■ Exercise prompt: The entries are to be duplicated exactly, though any picture in them must be omitted.

BEGIN Record extracts

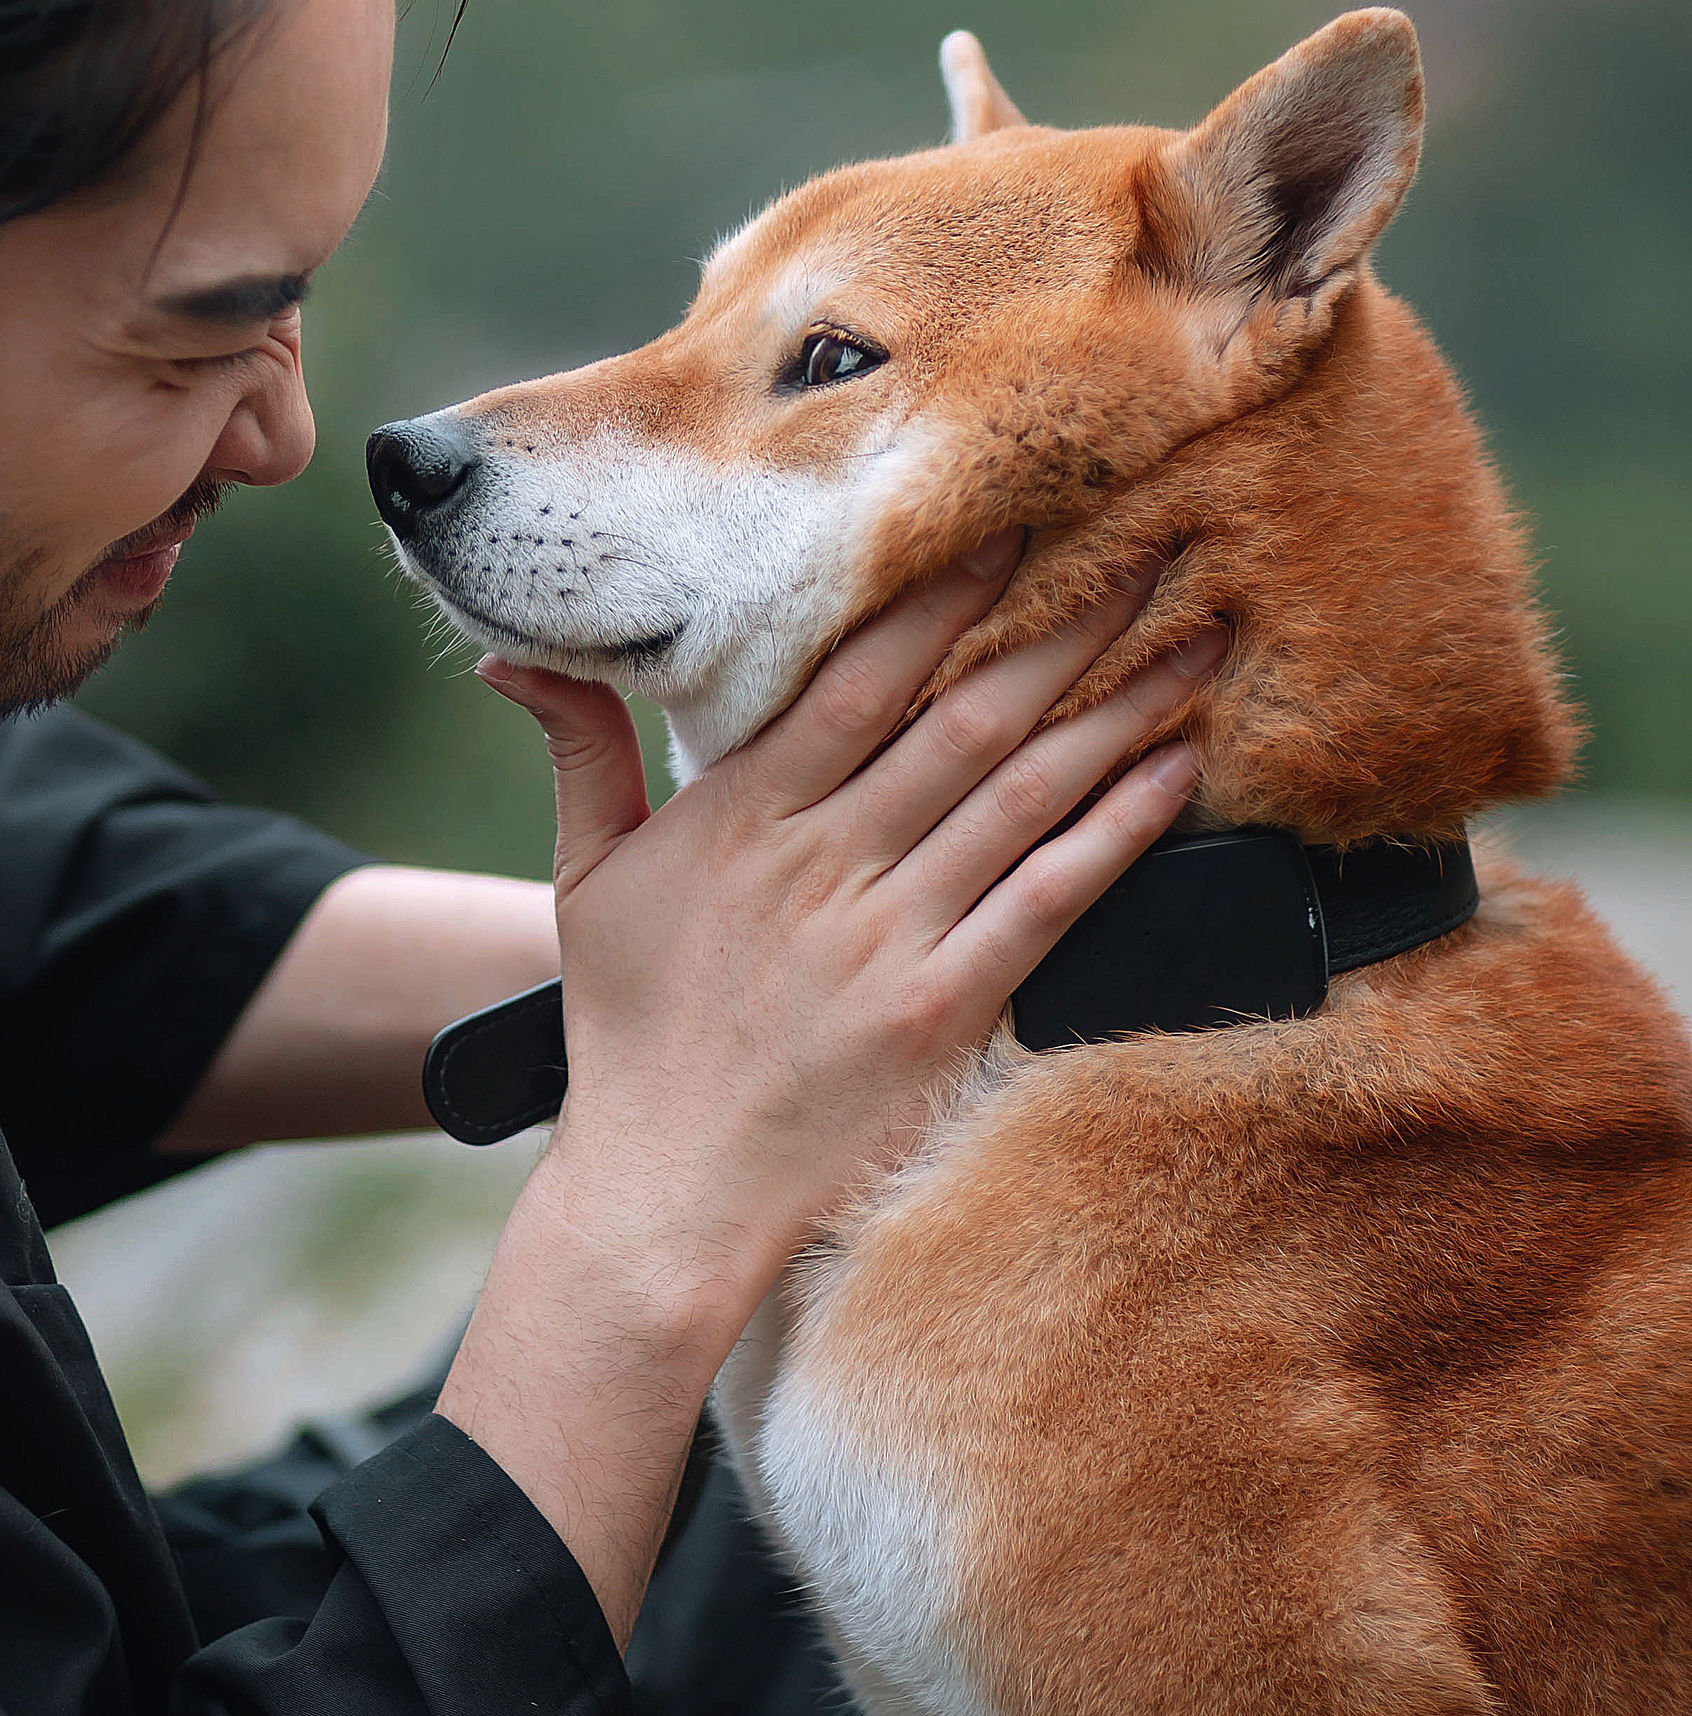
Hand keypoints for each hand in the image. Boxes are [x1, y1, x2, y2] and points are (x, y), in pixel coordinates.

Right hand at [433, 537, 1220, 1638]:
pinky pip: (1047, 899)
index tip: (1023, 523)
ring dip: (1122, 707)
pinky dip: (1116, 830)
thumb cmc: (627, 1035)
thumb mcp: (584, 881)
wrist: (663, 1192)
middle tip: (1162, 543)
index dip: (948, 594)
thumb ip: (577, 753)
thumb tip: (513, 661)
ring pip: (1024, 793)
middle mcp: (822, 860)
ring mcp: (887, 935)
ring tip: (1201, 635)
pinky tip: (1176, 772)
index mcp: (741, 814)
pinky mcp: (942, 1011)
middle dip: (1073, 622)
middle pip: (968, 714)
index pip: (860, 675)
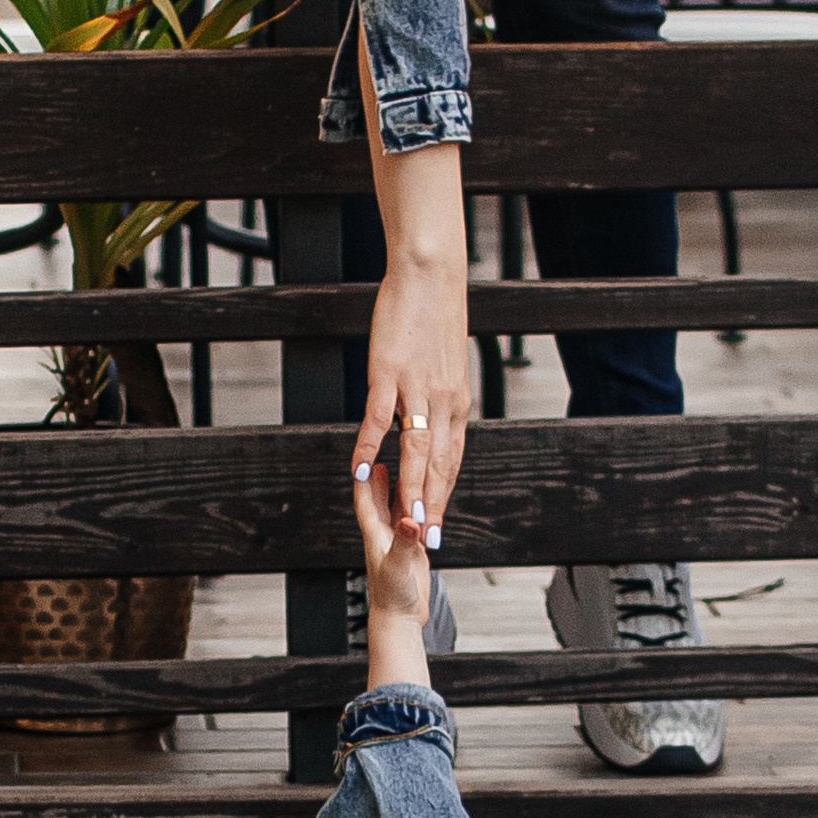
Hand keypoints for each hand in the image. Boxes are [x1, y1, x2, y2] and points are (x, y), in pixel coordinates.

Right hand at [349, 146, 468, 551]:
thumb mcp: (443, 367)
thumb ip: (437, 401)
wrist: (431, 277)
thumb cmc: (434, 319)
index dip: (445, 495)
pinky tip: (360, 470)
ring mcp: (416, 387)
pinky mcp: (390, 372)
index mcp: (457, 402)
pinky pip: (379, 418)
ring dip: (410, 486)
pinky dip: (370, 446)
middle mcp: (443, 401)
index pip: (453, 459)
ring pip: (415, 448)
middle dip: (432, 504)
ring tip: (403, 519)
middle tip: (426, 540)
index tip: (438, 527)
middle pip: (438, 463)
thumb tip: (427, 424)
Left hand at [352, 461, 431, 684]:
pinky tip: (420, 502)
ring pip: (398, 510)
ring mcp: (398, 543)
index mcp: (375, 536)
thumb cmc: (393, 597)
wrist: (400, 619)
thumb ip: (404, 542)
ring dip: (399, 491)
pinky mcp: (411, 552)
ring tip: (402, 470)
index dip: (364, 482)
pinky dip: (416, 510)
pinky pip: (413, 523)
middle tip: (382, 456)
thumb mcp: (399, 566)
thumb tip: (409, 520)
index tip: (364, 460)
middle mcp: (384, 537)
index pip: (366, 503)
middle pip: (380, 501)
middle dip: (380, 480)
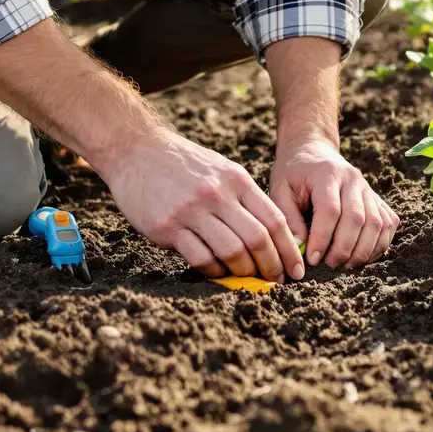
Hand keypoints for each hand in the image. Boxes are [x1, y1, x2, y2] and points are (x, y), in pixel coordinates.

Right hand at [104, 127, 303, 280]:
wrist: (137, 150)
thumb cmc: (184, 165)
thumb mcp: (221, 170)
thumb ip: (243, 199)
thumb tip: (270, 238)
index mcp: (236, 180)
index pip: (274, 220)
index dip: (289, 250)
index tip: (296, 269)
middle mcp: (217, 194)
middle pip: (258, 239)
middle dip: (272, 266)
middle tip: (276, 281)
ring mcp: (191, 211)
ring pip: (232, 252)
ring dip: (244, 272)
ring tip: (247, 279)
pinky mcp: (167, 226)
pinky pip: (200, 258)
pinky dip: (214, 271)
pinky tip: (217, 272)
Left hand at [269, 137, 398, 267]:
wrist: (312, 151)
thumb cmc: (293, 174)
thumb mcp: (280, 190)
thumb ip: (288, 218)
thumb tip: (300, 248)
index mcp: (327, 173)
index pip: (330, 210)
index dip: (323, 238)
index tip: (312, 259)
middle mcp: (352, 179)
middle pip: (357, 219)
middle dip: (344, 248)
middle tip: (328, 264)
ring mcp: (368, 187)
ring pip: (376, 223)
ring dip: (363, 250)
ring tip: (345, 263)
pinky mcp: (377, 197)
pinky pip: (388, 223)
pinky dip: (379, 244)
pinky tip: (362, 255)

END Record extracts

■ Reply:
Hand keypoints for each hand in the image. Boxes are [x1, y1, x2, y2] and points are (x, y), in pixel coordinates.

Right hand at [433, 537, 1220, 1638]:
pinky pip: (1047, 899)
index tip: (1023, 523)
ring dip: (1122, 707)
pinky dip: (1116, 830)
thumb cmc: (627, 1035)
thumb mcp: (584, 881)
wrist: (663, 1192)
middle tip: (1162, 543)
index dip: (948, 594)
thumb ip: (577, 753)
thumb tip: (513, 661)
ring pip: (1024, 793)
middle mcp: (822, 860)
ring mcp: (887, 935)
ring tip: (1201, 635)
pinky tip: (1176, 772)
index mcp: (741, 814)
pinky mcp: (942, 1011)
middle dip: (1073, 622)
middle pip: (968, 714)
index pip: (860, 675)
Hand keypoints for each hand in the image. Boxes are [x1, y1, x2, y2] and points are (x, y), in pixel coordinates.

Right hand at [349, 146, 468, 551]:
thumb mcp: (443, 367)
thumb ip: (437, 401)
wrist: (431, 277)
thumb cmc: (434, 319)
index dip: (445, 495)
pinky tip: (360, 470)
ring mcp: (416, 387)
pinky mcp: (390, 372)
index mcp: (457, 402)
pinky pip: (379, 418)
ring dip: (410, 486)
pinky dip: (370, 446)
middle mcp: (443, 401)
index pip: (453, 459)
ring pip: (415, 448)
middle dip: (432, 504)
ring tip: (403, 519)
middle tip: (426, 540)
index tip: (438, 527)
middle pip: (438, 463)
thumb tip: (427, 424)
Left hand at [352, 461, 431, 684]:
pinky tip: (420, 502)
ring pip: (398, 510)
ring mcp: (398, 543)
index mcp: (375, 536)
thumb cmc: (393, 597)
wrist: (400, 619)
thumb ip: (404, 542)
ring dip: (399, 491)
pinky mcp: (411, 552)
ring tip: (402, 470)
index dip: (364, 482)
pinky dip: (416, 510)
pinky pip: (413, 523)
middle tip: (382, 456)
thumb mcp: (399, 566)
thumb tip: (409, 520)
index tip: (364, 460)
middle mcp: (384, 537)
index pip: (366, 503)
middle pip: (380, 501)
middle dip: (380, 480)
Hand keypoints for each hand in the image. Boxes are [x1, y1, x2, y2] and points are (x, y), in pixel coordinates.

Right hand at [104, 127, 303, 280]:
wrist: (137, 150)
thumb cmc: (184, 165)
thumb mcp: (221, 170)
thumb ip: (243, 199)
thumb tip: (270, 238)
index mcp: (236, 180)
index pip: (274, 220)
index dip: (289, 250)
index tip: (296, 269)
middle mcp: (217, 194)
middle pip: (258, 239)
middle dip: (272, 266)
middle tip: (276, 281)
ring mcp: (191, 211)
ring pip: (232, 252)
ring dip: (244, 272)
ring tip: (247, 279)
pinky mcp: (167, 226)
pinky pip: (200, 258)
pinky dip: (214, 271)
pinky tip: (217, 272)
Left hand at [269, 137, 398, 267]:
wrist: (312, 151)
thumb cmc: (293, 174)
thumb mcp: (280, 190)
thumb ip: (288, 218)
thumb tip: (300, 248)
index mcp: (327, 173)
index pip: (330, 210)
index dip: (323, 238)
index tip: (312, 259)
middle mcp: (352, 179)
middle pip: (357, 219)
middle dip: (344, 248)
middle tip: (328, 264)
ring mcp: (368, 187)
ring pip: (376, 223)
ring dip: (363, 250)
ring tip: (345, 263)
pinky mcp: (377, 197)
pinky pip: (388, 223)
pinky dip: (379, 244)
pinky tip: (362, 255)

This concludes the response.